In terms of the UK Brexit vote in parliament, are the addenda to the original 'Withdrawal Agreement' (see: https://ec.europa.eu/commission/pub...union-and-european-atomic-energy-community_en ) going to be a game changer? We initially await to see if the Attorney General Cox agrees that the codicils are really legally binding, but in truth the wording of the various elements is highly contingent, and subject to arbitration and 'best endeavours'. Thus the UK 'could' unilaterally withdraw from the 'backstop' if the EU were judged to be 'forcing' it to remain in the Customs Union, but this would be subject to the ECJ, and indeed the Vienna Convention on Treaties.
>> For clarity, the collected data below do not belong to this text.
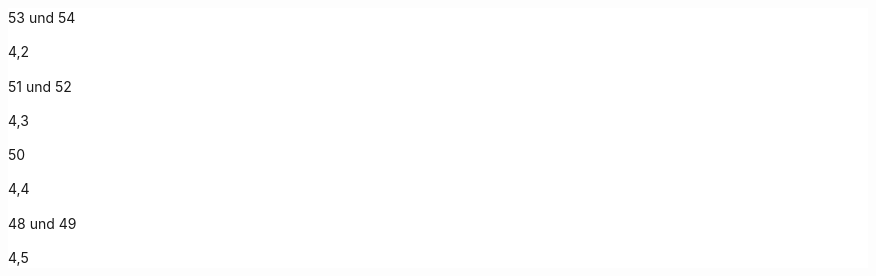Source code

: 53 und 54

</td>

<td style="border-right: 0.5pt solid ; border-bottom: 0.5pt solid ; " align="center" valign="top" charoff="50">

4,2

</td>

</tr>

<tr>

<td style="border-right: 0.5pt solid ; border-bottom: 0.5pt solid ; " align="center" valign="top" charoff="50">

51 und 52

</td>

<td style="border-right: 0.5pt solid ; border-bottom: 0.5pt solid ; " align="center" valign="top" charoff="50">

4,3

</td>

</tr>

<tr>

<td style="border-right: 0.5pt solid ; border-bottom: 0.5pt solid ; " align="center" valign="top" charoff="50">

50

</td>

<td style="border-right: 0.5pt solid ; border-bottom: 0.5pt solid ; " align="center" valign="top" charoff="50">

4,4

</td>

</tr>

<tr>

<td style="border-right: 0.5pt solid ; border-bottom: 0.5pt solid ; " align="center" valign="top" charoff="50">

48 und 49

</td>

<td style="border-right: 0.5pt solid ; border-bottom: 0.5pt solid ; " align="center" valign="top" charoff="50">

4,5

</td>
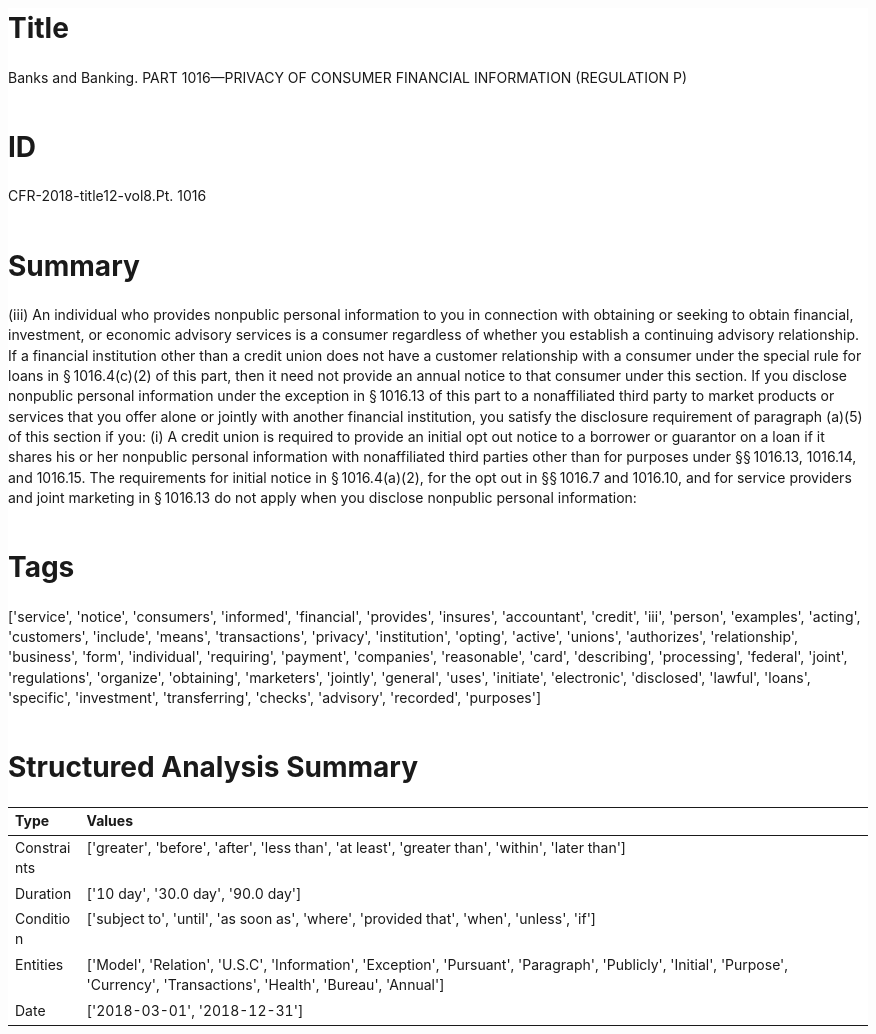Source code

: # Title

 Banks and Banking. PART 1016—PRIVACY OF CONSUMER FINANCIAL INFORMATION (REGULATION P)


# ID

 CFR-2018-title12-vol8.Pt. 1016


# Summary

(iii) An individual who provides nonpublic personal information to you in connection with obtaining or seeking to obtain financial, investment, or economic advisory services is a consumer regardless of whether you establish a continuing advisory relationship.
If a financial institution other than a credit union does not have a customer relationship with a consumer under the special rule for loans in &#167;&#8201;1016.4(c)(2) of this part, then it need not provide an annual notice to that consumer under this section.
If you disclose nonpublic personal information under the exception in &#167;&#8201;1016.13 of this part to a nonaffiliated third party to market products or services that you offer alone or jointly with another financial institution, you satisfy the disclosure requirement of paragraph (a)(5) of this section if you:
(i) A credit union is required to provide an initial opt out notice to a borrower or guarantor on a loan if it shares his or her nonpublic personal information with nonaffiliated third parties other than for purposes under &#167;&#167;&#8201;1016.13, 1016.14, and 1016.15.
The requirements for initial notice in &#167;&#8201;1016.4(a)(2), for the opt out in &#167;&#167;&#8201;1016.7 and 1016.10, and for service providers and joint marketing in &#167;&#8201;1016.13 do not apply when you disclose nonpublic personal information:


# Tags

['service', 'notice', 'consumers', 'informed', 'financial', 'provides', 'insures', 'accountant', 'credit', 'iii', 'person', 'examples', 'acting', 'customers', 'include', 'means', 'transactions', 'privacy', 'institution', 'opting', 'active', 'unions', 'authorizes', 'relationship', 'business', 'form', 'individual', 'requiring', 'payment', 'companies', 'reasonable', 'card', 'describing', 'processing', 'federal', 'joint', 'regulations', 'organize', 'obtaining', 'marketers', 'jointly', 'general', 'uses', 'initiate', 'electronic', 'disclosed', 'lawful', 'loans', 'specific', 'investment', 'transferring', 'checks', 'advisory', 'recorded', 'purposes']


# Structured Analysis Summary

| Type        | Values                                                                                                                                                                          |
|:------------|:--------------------------------------------------------------------------------------------------------------------------------------------------------------------------------|
| Constraints | ['greater', 'before', 'after', 'less than', 'at least', 'greater than', 'within', 'later than']                                                                                 |
| Duration    | ['10 day', '30.0 day', '90.0 day']                                                                                                                                              |
| Condition   | ['subject to', 'until', 'as soon as', 'where', 'provided that', 'when', 'unless', 'if']                                                                                         |
| Entities    | ['Model', 'Relation', 'U.S.C', 'Information', 'Exception', 'Pursuant', 'Paragraph', 'Publicly', 'Initial', 'Purpose', 'Currency', 'Transactions', 'Health', 'Bureau', 'Annual'] |
| Date        | ['2018-03-01', '2018-12-31']                                                                                                                                                    |
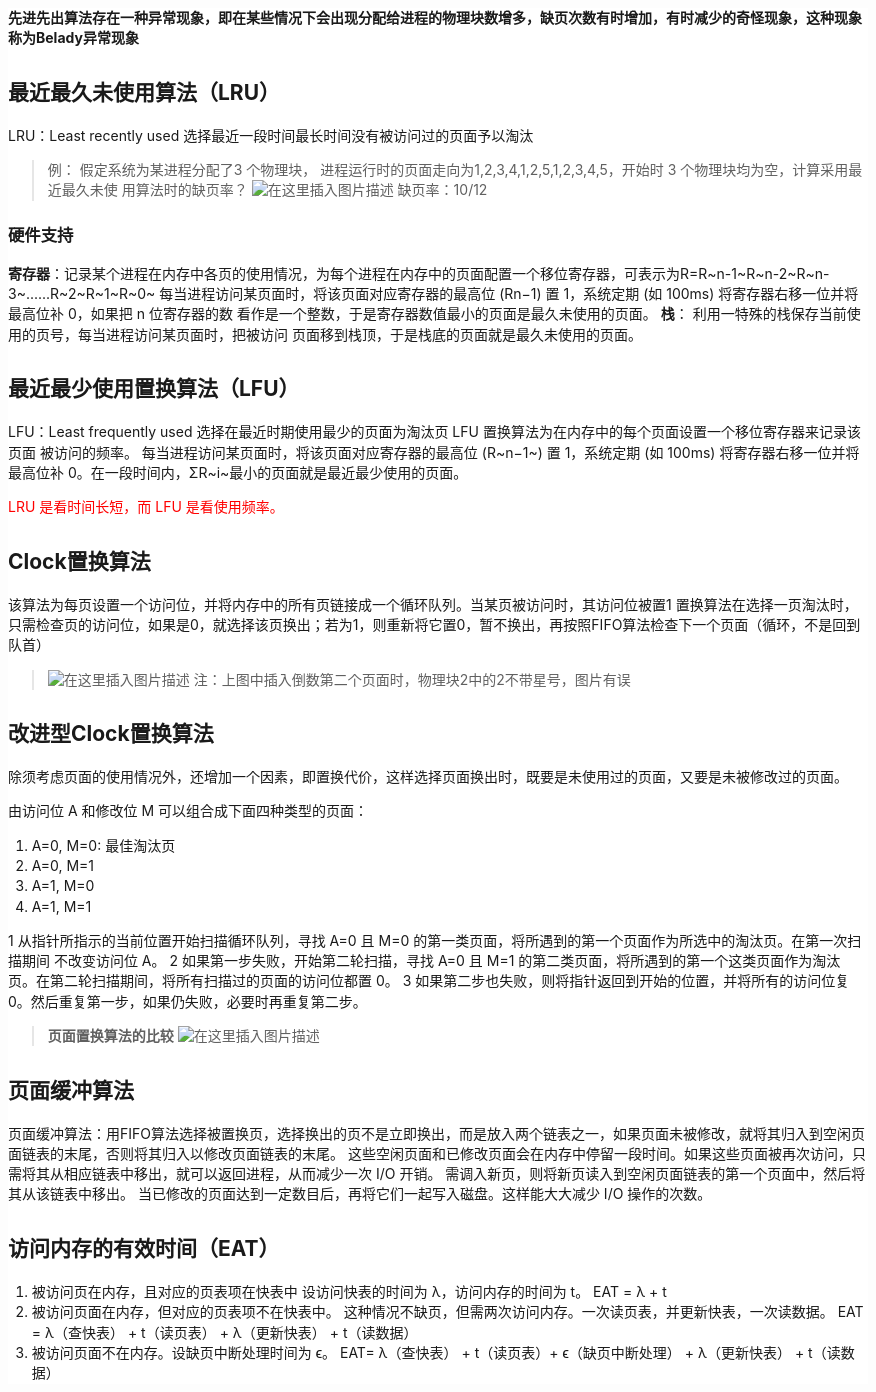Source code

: **先进先出算法存在一种异常现象，即在某些情况下会出现分配给进程的物理块数增多，缺页次数有时增加，有时减少的奇怪现象，这种现象称为Belady异常现象**

## 最近最久未使用算法（LRU）
LRU：Least recently used
选择最近一段时间最长时间没有被访问过的页面予以淘汰
>例： 假定系统为某进程分配了3 个物理块， 进程运行时的页面走向为1,2,3,4,1,2,5,1,2,3,4,5，开始时 3 个物理块均为空，计算采用最近最久未使 用算法时的缺页率？
![在这里插入图片描述](https://cdn.jsdelivr.net/gh/shnpd/blog-pic@main/csdn/7530619eb6bf5f0ac8d7927a1aaae93b_1740931187228.png)
缺页率：10/12
### 硬件支持
**寄存器**：记录某个进程在内存中各页的使用情况，为每个进程在内存中的页面配置一个移位寄存器，可表示为R=R~n-1~R~n-2~R~n-3~......R~2~R~1~R~0~
每当进程访问某页面时，将该页面对应寄存器的最高位 (Rn−1) 置 1，系统定期 (如 100ms) 将寄存器右移一位并将最高位补 0，如果把 n 位寄存器的数 看作是一个整数，于是寄存器数值最小的页面是最久未使用的页面。
**栈**：
利用一特殊的栈保存当前使用的页号，每当进程访问某页面时，把被访问 页面移到栈顶，于是栈底的页面就是最久未使用的页面。
## 最近最少使用置换算法（LFU）
LFU：Least frequently used
选择在最近时期使用最少的页面为淘汰页
LFU 置换算法为在内存中的每个页面设置一个移位寄存器来记录该页面 被访问的频率。
每当进程访问某页面时，将该页面对应寄存器的最高位 (R~n−1~) 置 1，系统定期 (如 100ms) 将寄存器右移一位并将最高位补 0。在一段时间内，ΣR~i~最小的页面就是最近最少使用的页面。

<font color='red'>LRU 是看时间长短，而 LFU 是看使用频率。</font>
## Clock置换算法
该算法为每页设置一个访问位，并将内存中的所有页链接成一个循环队列。当某页被访问时，其访问位被置1
置换算法在选择一页淘汰时，只需检查页的访问位，如果是0，就选择该页换出；若为1，则重新将它置0，暂不换出，再按照FIFO算法检查下一个页面（循环，不是回到队首）
> ![在这里插入图片描述](https://cdn.jsdelivr.net/gh/shnpd/blog-pic@main/csdn/86a19cca59e7b4e9b137999f6bced255_1740931187228.png)
> 注：上图中插入倒数第二个页面时，物理块2中的2不带星号，图片有误
## 改进型Clock置换算法

除须考虑页面的使用情况外，还增加一个因素，即置换代价，这样选择页面换出时，既要是未使用过的页面，又要是未被修改过的页面。

由访问位 A 和修改位 M 可以组合成下面四种类型的页面：
1.  A=0, M=0: 最佳淘汰页
2.  A=0, M=1
3.  A=1, M=0
4.  A=1, M=1

1 从指针所指示的当前位置开始扫描循环队列，寻找 A=0 且 M=0 的第一类页面，将所遇到的第一个页面作为所选中的淘汰页。在第一次扫描期间 不改变访问位 A。
2 如果第一步失败，开始第二轮扫描，寻找 A=0 且 M=1 的第二类页面，将所遇到的第一个这类页面作为淘汰页。在第二轮扫描期间，将所有扫描过的页面的访问位都置 0。
3 如果第二步也失败，则将指针返回到开始的位置，并将所有的访问位复0。然后重复第一步，如果仍失败，必要时再重复第二步。

>**页面置换算法的比较**
>![在这里插入图片描述](https://cdn.jsdelivr.net/gh/shnpd/blog-pic@main/csdn/8863582aadc143cf8dc04b8d8eccc8b2_1740931187228.png)

## 页面缓冲算法
页面缓冲算法：用FIFO算法选择被置换页，选择换出的页不是立即换出，而是放入两个链表之一，如果页面未被修改，就将其归入到空闲页面链表的末尾，否则将其归入以修改页面链表的末尾。
这些空闲页面和已修改页面会在内存中停留一段时间。如果这些页面被再次访问，只需将其从相应链表中移出，就可以返回进程，从而减少一次 I/O 开销。
需调入新页，则将新页读入到空闲页面链表的第一个页面中，然后将其从该链表中移出。
当已修改的页面达到一定数目后，再将它们一起写入磁盘。这样能大大减少 I/O 操作的次数。
## 访问内存的有效时间（EAT）
1. 被访问页在内存，且对应的页表项在快表中
设访问快表的时间为 λ，访问内存的时间为 t。
EAT = λ + t
2. 被访问页面在内存，但对应的页表项不在快表中。
这种情况不缺页，但需两次访问内存。一次读页表，并更新快表，一次读数据。
EAT =  λ（查快表） + t（读页表） + λ（更新快表） + t（读数据）
3. 被访问页面不在内存。设缺页中断处理时间为 ϵ。
EAT= λ（查快表） + t（读页表）+ ϵ（缺页中断处理） + λ（更新快表） + t（读数据）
Additionally it relies on 'alternative arrangements' being established by the end of 2020, which given the obvious intractability on both sides looks to be the stuff of illusion. As importantly the Juncker letter stresses that the Brexit process must be completed by the May 23-26 European Parliament elections, otherwise the UK will be legally require to hold those elections, and it is very clear that there will be no third vote on the Withdrawal Agreement. A realistic assessment of the likely vote outcome suggests that it still faces defeat by some 100-140 votes, and for it to pass will above all require a major shift by Labour MPs, which seems unlikely. If it does fail, then a vote on 'No Deal' Brexit is scheduled for tomorrow, and if that fails a vote to extend Article 50 is scheduled for Thursday. The possibility of all votes failing cannot be ruled out, leaving the UK looking 'ungovernable' and implying that the only way to break the deadlock would be to force May's resignation and then try to force a vote to call a General Election, though even that might fail. It should of course be reiterated that even if the Withdrawal Agreement is passed, this is merely a stepping stone to starting negotiations on what form of trade arrangements with the EU and the rest of the world will look like post Brexit, i.e. much uncertainty will remain.

** U.S.A/.- February CPI
- CPI is expected to rise a very 'average 0.2% m/m to be unchanged at 1.6% y/y headline and 2.2% y/y core. In headline terms, the rebound in gasoline and energy prices imparts some upside risks to the headline, while the rise in core CPI will likely be paced by ongoing upward pressures in housing (OER) and medical care. Be that as it may, even an upside surprise is not going to shift the FOMC view, as re-emphasized by Powell in his Sunday TV interview, that it can be patient for a protracted period (at the very very least Q3), as it assesses international developments. The NFIB Small Business Optimism precedes CPI and bears some scrutiny, given that sub-indices on Orders, employment, compensation and investment intentions remain robust on any historical comparison, and have not fallen as much as the headline index, which is seen at 102.5 vs. January 101.2, with risks to the upside if the Consumer Confidence rebound is any guide.